Their call, accompanying a first report by the three-member “fact-finding mission” and their team, working under a mandate from the UN human rights council, amounts to some of the strongest language yet from UN officials.
They have meticulously assembled hundreds of accounts from expatriate Rohingya, as well as satellite footage and other information to assemble the report.
“The military’s contempt for human life, dignity and freedom — for international law in general — should be a cause of concern for the entire population of Myanmar and to the international community as a whole,” said mission chairman Marzuki Darusman, a former Indonesian attorney-general.
The council set up the mission in March last year, nearly six months before a string of deadly rebel attacks on security and police posts set off a crackdown that drove Rohingya to flee into neighbouring Bangladesh. The UN estimates that more than 700,000 have fled.
The team compiled accounts of crimes including gang rape, the torching of hundreds of villages, enslavement and child killings.
It was not granted access to Myanmar and has decried a lack of co-operation — or even response — from the government, which received an early copy of the report.
The team cited a “conservative” estimate from aid group Reporters Without Borders that 10,000 people were killed in the violence, though outside investigators have had no access to the affected regions, making precise accounting difficult.
Investigators said the situation in Myanmar should be referred to the International Criminal Court or, failing that, to a special tribunal.
Facebook reacted promptly to the report, removing 18 accounts and 52 pages associated with the Myanmar military, including the page of its commander-in-chief, just minutes after it was released.
Court proceedings for Reuters journalists Wa Lone and Kyaw Soe Oo, who are accused of violating state-secrets legislation while investigating violence against Rohingyas, were delayed yesterday on account of the judge’s ill health. An official said the verdict would now be given on September 3.

▶ **LISTED RECORDS**:

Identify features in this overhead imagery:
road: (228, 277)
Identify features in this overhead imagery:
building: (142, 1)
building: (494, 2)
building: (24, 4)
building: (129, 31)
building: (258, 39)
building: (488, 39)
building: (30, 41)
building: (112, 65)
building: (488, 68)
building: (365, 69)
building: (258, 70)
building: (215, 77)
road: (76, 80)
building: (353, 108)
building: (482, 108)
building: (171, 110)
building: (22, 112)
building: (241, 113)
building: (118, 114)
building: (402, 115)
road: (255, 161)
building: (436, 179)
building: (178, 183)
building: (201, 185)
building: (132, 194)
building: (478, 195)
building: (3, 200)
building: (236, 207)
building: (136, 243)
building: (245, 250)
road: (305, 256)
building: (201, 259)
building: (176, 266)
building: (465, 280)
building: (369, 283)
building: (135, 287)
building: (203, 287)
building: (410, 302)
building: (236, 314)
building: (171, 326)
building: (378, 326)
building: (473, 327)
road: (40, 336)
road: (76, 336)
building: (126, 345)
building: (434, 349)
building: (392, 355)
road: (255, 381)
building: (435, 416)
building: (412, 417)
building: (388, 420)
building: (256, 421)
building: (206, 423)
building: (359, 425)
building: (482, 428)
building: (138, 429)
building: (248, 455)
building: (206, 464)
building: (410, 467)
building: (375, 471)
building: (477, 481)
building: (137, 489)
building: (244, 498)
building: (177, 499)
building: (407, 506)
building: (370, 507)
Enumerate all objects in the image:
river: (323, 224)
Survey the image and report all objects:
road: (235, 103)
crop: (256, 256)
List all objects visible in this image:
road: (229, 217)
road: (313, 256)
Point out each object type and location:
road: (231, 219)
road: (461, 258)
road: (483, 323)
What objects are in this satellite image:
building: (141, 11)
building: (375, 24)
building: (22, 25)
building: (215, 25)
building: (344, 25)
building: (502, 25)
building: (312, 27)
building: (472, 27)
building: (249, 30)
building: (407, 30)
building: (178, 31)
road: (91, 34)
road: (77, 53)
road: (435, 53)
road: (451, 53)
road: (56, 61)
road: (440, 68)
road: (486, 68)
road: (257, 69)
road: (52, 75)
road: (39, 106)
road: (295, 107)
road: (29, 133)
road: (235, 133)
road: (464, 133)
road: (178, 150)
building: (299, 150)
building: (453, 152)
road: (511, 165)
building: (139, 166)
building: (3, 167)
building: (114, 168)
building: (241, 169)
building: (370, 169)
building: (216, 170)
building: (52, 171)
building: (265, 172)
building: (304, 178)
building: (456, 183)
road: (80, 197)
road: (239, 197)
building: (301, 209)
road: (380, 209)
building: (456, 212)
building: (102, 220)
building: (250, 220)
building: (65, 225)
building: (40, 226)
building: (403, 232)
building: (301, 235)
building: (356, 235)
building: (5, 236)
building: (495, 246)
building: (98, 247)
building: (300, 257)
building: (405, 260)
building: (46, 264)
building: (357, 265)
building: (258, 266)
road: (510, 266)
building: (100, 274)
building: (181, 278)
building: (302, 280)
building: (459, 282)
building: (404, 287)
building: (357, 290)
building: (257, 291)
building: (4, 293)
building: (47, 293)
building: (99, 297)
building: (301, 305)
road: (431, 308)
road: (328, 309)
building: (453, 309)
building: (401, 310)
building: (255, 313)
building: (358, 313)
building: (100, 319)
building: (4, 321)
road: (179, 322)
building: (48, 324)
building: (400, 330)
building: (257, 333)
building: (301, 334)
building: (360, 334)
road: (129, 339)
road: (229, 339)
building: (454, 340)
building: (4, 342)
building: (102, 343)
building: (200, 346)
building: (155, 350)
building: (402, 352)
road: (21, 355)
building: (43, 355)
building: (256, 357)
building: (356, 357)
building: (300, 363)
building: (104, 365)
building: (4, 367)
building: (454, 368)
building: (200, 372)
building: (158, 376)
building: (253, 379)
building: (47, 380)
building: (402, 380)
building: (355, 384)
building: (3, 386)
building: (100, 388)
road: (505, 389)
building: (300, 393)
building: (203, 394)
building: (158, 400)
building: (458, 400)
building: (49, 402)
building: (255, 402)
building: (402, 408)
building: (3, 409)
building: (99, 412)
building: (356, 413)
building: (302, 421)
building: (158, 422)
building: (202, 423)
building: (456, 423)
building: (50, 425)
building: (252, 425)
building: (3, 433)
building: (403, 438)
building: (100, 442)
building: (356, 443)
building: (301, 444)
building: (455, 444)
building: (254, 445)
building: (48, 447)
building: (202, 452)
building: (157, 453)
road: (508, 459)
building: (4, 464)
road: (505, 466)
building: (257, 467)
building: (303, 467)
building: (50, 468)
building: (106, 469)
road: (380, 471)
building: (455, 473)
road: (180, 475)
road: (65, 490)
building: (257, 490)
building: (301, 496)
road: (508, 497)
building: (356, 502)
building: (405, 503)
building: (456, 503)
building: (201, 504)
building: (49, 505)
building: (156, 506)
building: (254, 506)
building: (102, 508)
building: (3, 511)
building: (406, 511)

▶ **PROBLEM DESCRIPTION**: Please list the crimes whose accounts, according to the article on the UN fact-finding mission above, the team compiled.

▶ **WRITTEN SOLUTION**:
- Gang rape
- The torching of hundreds of villages
- Enslavement
- Child killings